Updated: Jun 21, 2019
Midsummer is one of those times where I live when I realize how blessed I am to live in the Great Lakes basin with so much lush green landscape and plenty of fresh water. Today I took my 88 year old Mother for a drive and she could not stop exclaiming about how green the farmlands were or how white the clouds were. We have had above average rainfall this June and every pond and creek and all the lakes in the county are brimming with water. My Mother and I just stored the sights up it in our minds like it was something a squirrel might put away for winter and so we shall no doubt need this memory when the snows fly next February.
Midsummer is the period of time centered upon the summer solstice and more specifically the northern European celebrations that accompany the actual solstice or take place on a day between June 19 and June 25 and the preceding evening.
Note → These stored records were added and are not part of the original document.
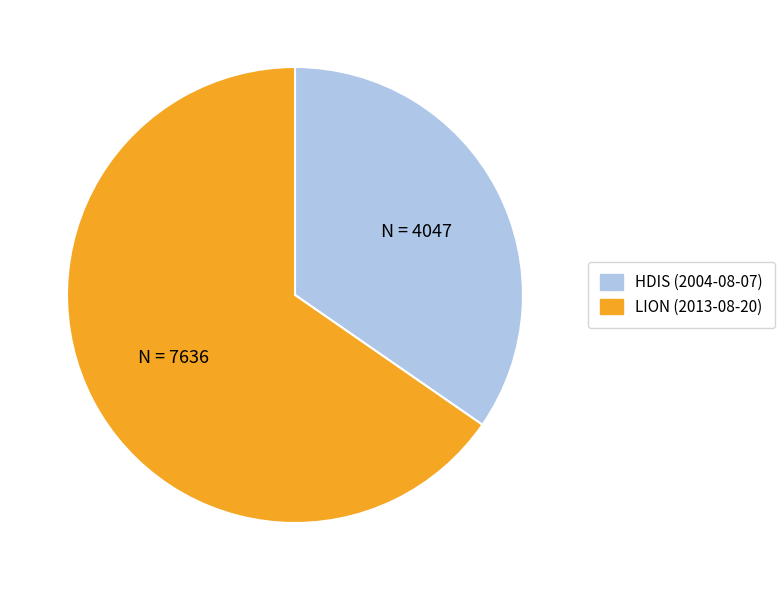

Is there a majority slice in this chart?

Yes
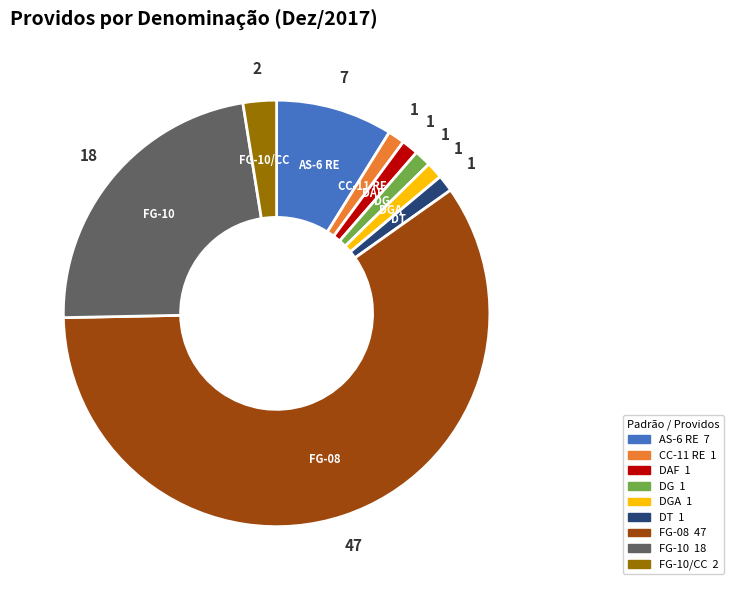

How many segments does this pie chart have?

9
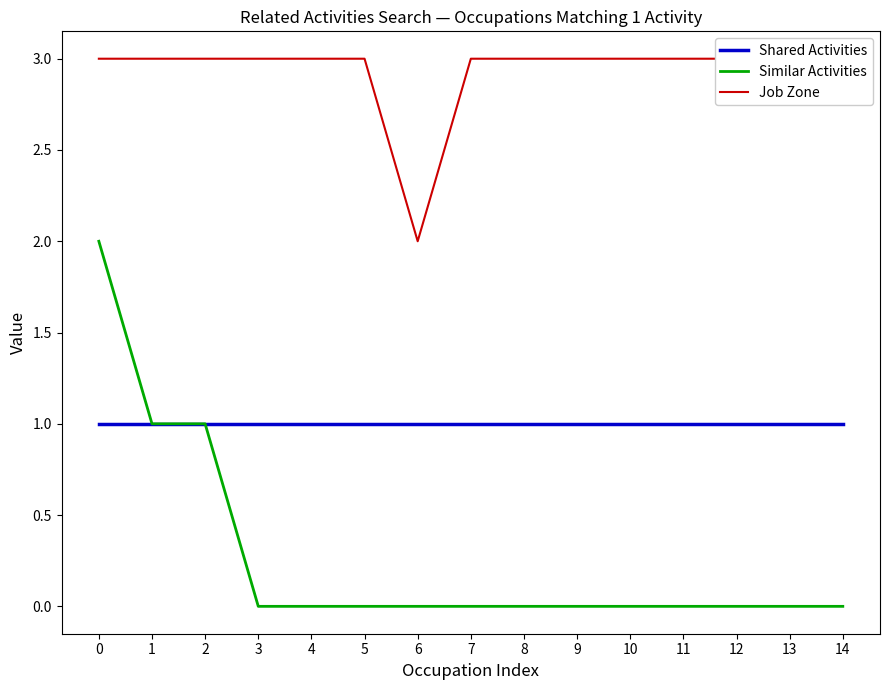

Which series changed the most between 6 and 10?

Job Zone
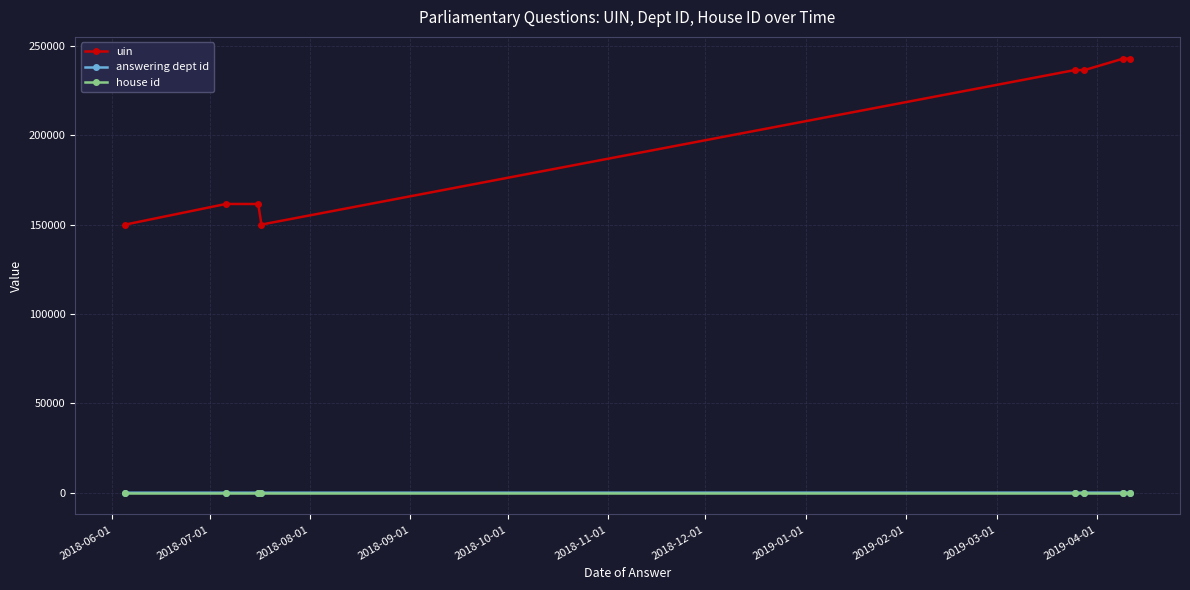

Which series has the largest range (max minus min)?

uin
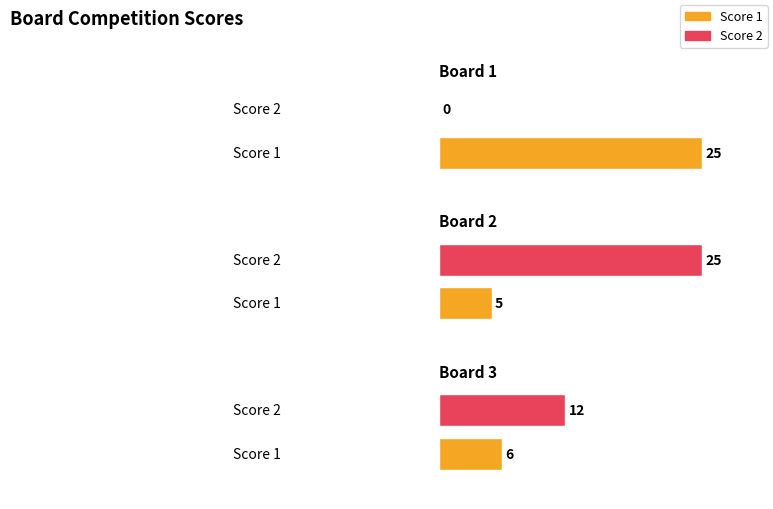

What is the sum of the Score 2 values at 2 and 3?

37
The exact dates vary between different cultures. The undivided Christian Church designated June 24 as the feast day of the early Christian martyr Saint John the Baptist, and the observance of St John's Day begins the evening before, known as St. John's Eve.
Bonfires are commonly called Saint John's Fires in various languages. Saint John's Day is also a popular for infant baptisms and in the 19th century, "baptisms of children who had died 'pagans' were acted out". In Sweden, young people visited holy springs as "a reminder of how John the Baptist baptized Christ in the River Jordan." In addition, historically, "it was a custom to carry lighted torches on Midsummer-eve, as an emblem of St. John the Baptist, who was 'a burning and shining light,' and the preparer of the way of Christ.